In this statistical report we looked into variables that are closely related to hand length and how they can be used in predictive analysis. The data that we used was normally distributed but the log transformation gave us the best and most useful model and the regression bootstrap gave us the most accurate confidence interval. The model we found is below and we chose to keep all of the factors in the model.

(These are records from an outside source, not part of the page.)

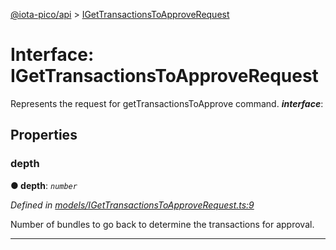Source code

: [@iota-pico/api](../README.md) > [IGetTransactionsToApproveRequest](../interfaces/igettransactionstoapproverequest.md)



# Interface: IGetTransactionsToApproveRequest


Represents the request for getTransactionsToApprove command.
*__interface__*: 



## Properties
<a id="depth"></a>

###  depth

**●  depth**:  *`number`* 

*Defined in [models/IGetTransactionsToApproveRequest.ts:9](https://github.com/iotaeco/iota-pico-api/blob/3249e6a/src/models/IGetTransactionsToApproveRequest.ts#L9)*



Number of bundles to go back to determine the transactions for approval.




___


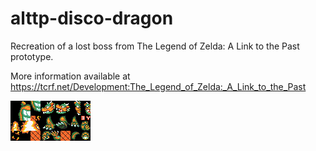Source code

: # alttp-disco-dragon

Recreation of a lost boss from The Legend of Zelda: A Link to the Past prototype. 

More information available at https://tcrf.net/Development:The_Legend_of_Zelda:_A_Link_to_the_Past

![GFX](images/ALTTP_SD_Proto_Dragon_Pieces_Green_Orange.png)
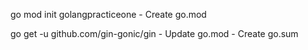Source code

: go mod init golangpracticeone
    - Create go.mod

go get -u github.com/gin-gonic/gin
    - Update go.mod
    - Create go.sum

In doing bootstrapping of the coefficients and residuals we discovered that bootstrapping was unnecessary because our data was normally distributed however it did give us a valid confidence interval to work off of for the estimates.
\[ \log(handLen) =4.3042 + 0.0005\times height +0.0003\times footLen -0.0057\times genderFemale \]
We ran into some issues with gender and foot length not being significant in our first assessment but after further investigation and data exploration we saw that there was absolutely a correlation even if it wasn’t strong enough to be significant.
I would recommend you use this model to predict hand length for males and females using their heights gender and foot lengths as valid predictors and the model shown above for the most accurate prediction.